— Ну… понимаешь… она почти не пила и… ушла рано…
— Идиот. Господи, какой же ты идиот!
— Прости. Соня, а ты уверена, что меня не заподозрят? А ты уверена, что в убийстве обвинят этого типа? А, если он скажет, что не убивал?
— Кто ж ему поверит?
— А, если он на меня укажет? Если догадается? Я читал, будто…
— Марек, ты мне надоел. Боже мой, если бы ты знал, как надоел мне за эти шесть лет… Ты и твои вечные сомненья…
— Соня, ты что? Сонечка… Сонечка, убери это! Сонечка, не надо!
Хлопок, негромкий, словно петарда взорвалась, и удивительно-знакомый. Подобные хлопки «украшают» и эстетично-заумные детективы и совершенно неэстетичные, зато простые и понятные боевики. Хлопок означает выстрел.
Пиф-паф. Как в кино.
Только здесь не кино, здесь все всерьез.
Но зачем ей убивать Марека? Зачем, зачем, зачем…? Вопрос кровью стучал в висках.
— Вот и все, милый, печальный конец красивого романа.
Эта женщина — безумна. Или, по крайней мере, ее извращенный разум граничит с безумием. Усилием воли я заставила себя сделать шаг, один-единственный крошечный шажок в сторону от стены, еще не совсем соображая, что стану делать: сбегу или же попробую схватиться с ней. Черт, разве у меня есть шанс?
Голова гудела, точно внутри черепа целое дикарское племя во главе с шаманом устроило пляски. Били тамтамы, горели костры, плясали негры. Костер, по ощущениям Салаватова, расположился ближе к затылку, а тамтамы обосновались у висков. Сущность и та молчала, придавленная тяжестью похмелья.
— Черт. — Тимур попытался сесть. Тамтамы мгновенно зарокотали оглушительным камнепадом, пришлось придержать голову руками, чтобы не отвалилась ненароком. Во рту было кисло и сухо, а распухший язык лежал мертвым бревном. А вчера казалось, будто все в норме, от хорошего коньяка ничего не будет.

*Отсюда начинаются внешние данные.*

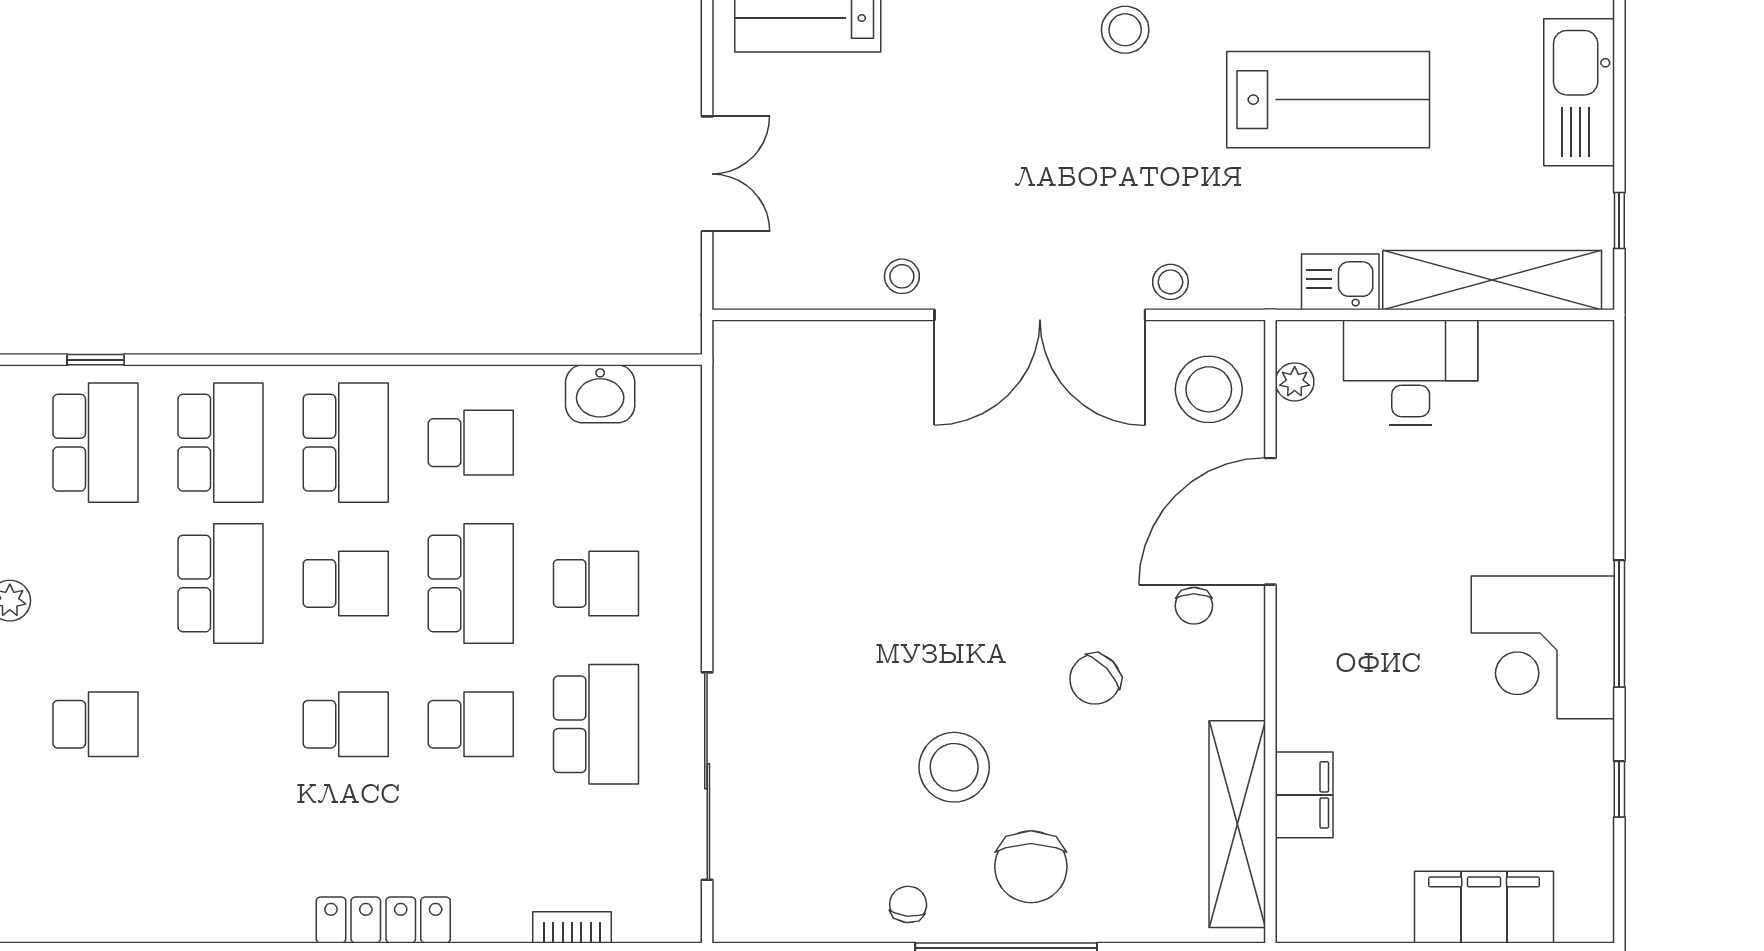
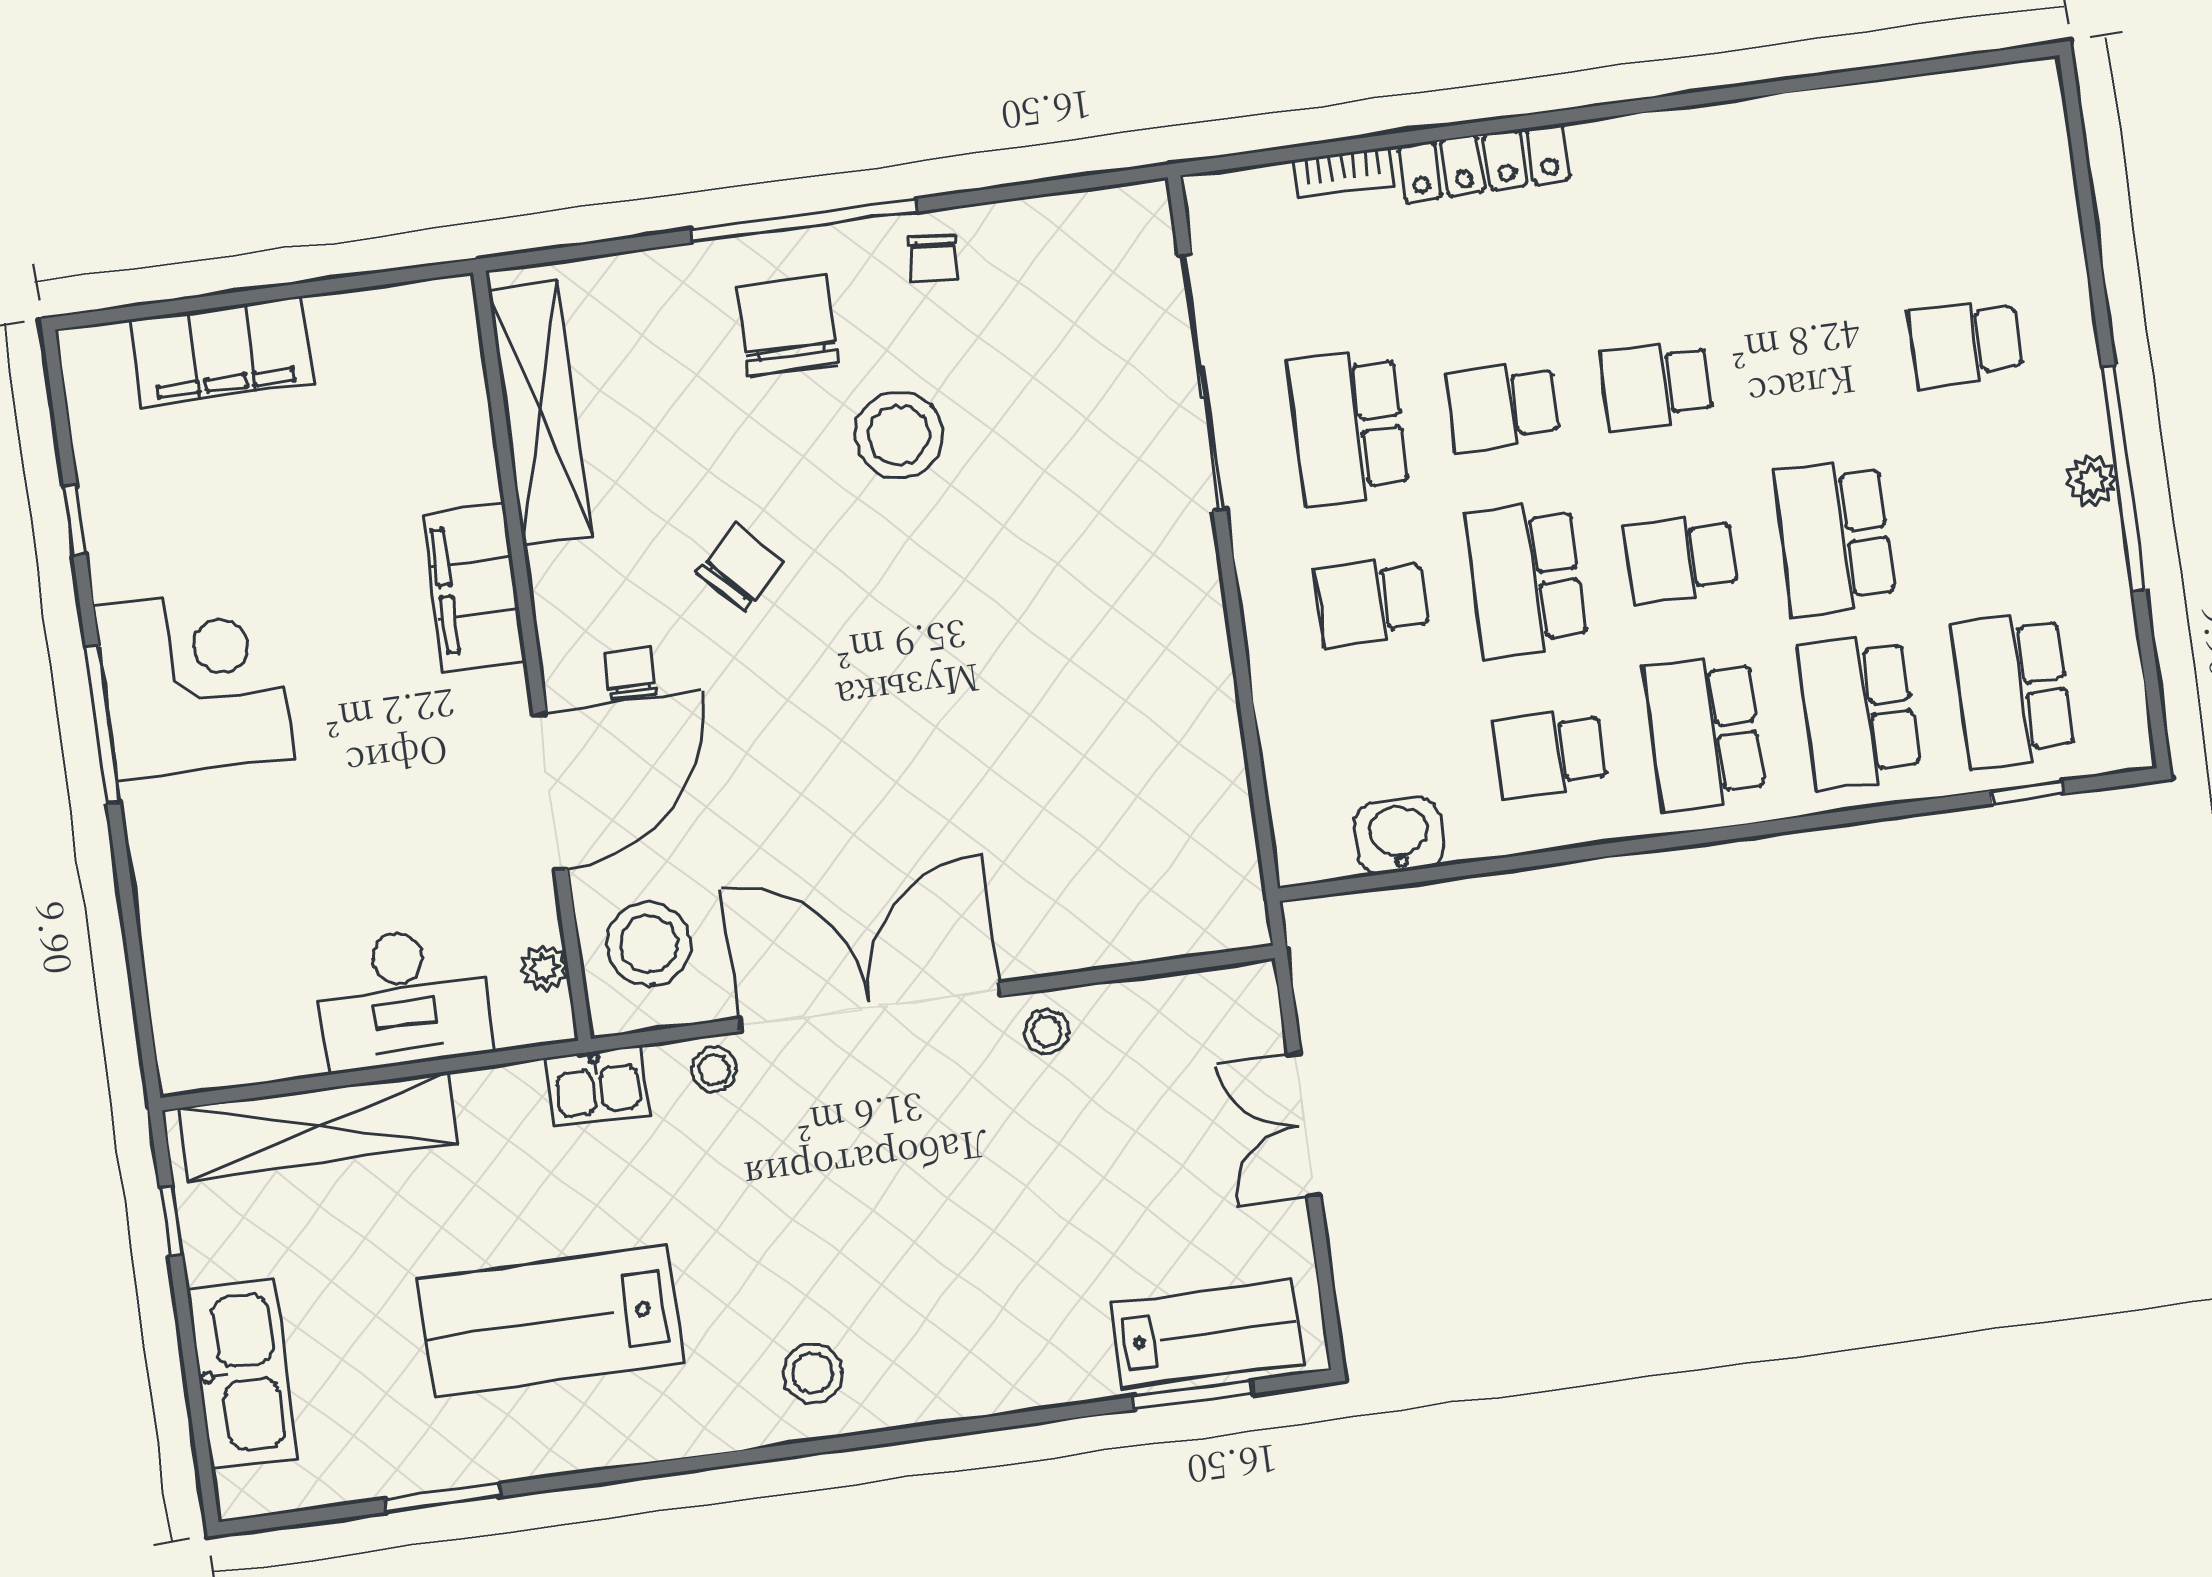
kitchen sink: (1340, 282) -> (598, 1086), moved
filing cabinet: (1304, 795) -> (474, 587), moved, width x1.50, depth x1.17
locker: (383, 920) -> (1484, 163), moved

— Ничего хорошего. — Пробормотал Тимур, бешеные пляски в голове при всем желании никак нельзя было отнести к хорошему.
Если не шевелится, то жить можно. В комнате темно и дышать нечем: ставни не пропускают ни свет, ни воздух. На втором этаже ставни закрываются и открываются изнутри. Мысль потрясала своей логичностью и Тимур, желая от нее избавиться, неосмотрительно тряхнул головой. Тамтамы радостно зарокотали.
— Черт. — Повторил Салаватов, пытаясь вспомнить, сколько же выпил вчера. Но память отчего-то работала лишь до определенного момента, за которым расстилалась блаженная темнота. Но в пределах этого момента в бутылке оставалось чуть больше половины. А, может, внутри не коньяк, а денатурат был?
Встать получилось раза с третьего, угнетенное похмельем тело требовало отдыха и воды. Но воды в пределах досягаемости не наблюдалось. Вода внизу, на кухне, в холодильнике, ледяная, вкусная вода. Представив заиндевевшую бутылку, Салаватов аж застонал. Придется идти. Тимур утешал себя мыслью, что верблюдам в Сахаре хуже приходится.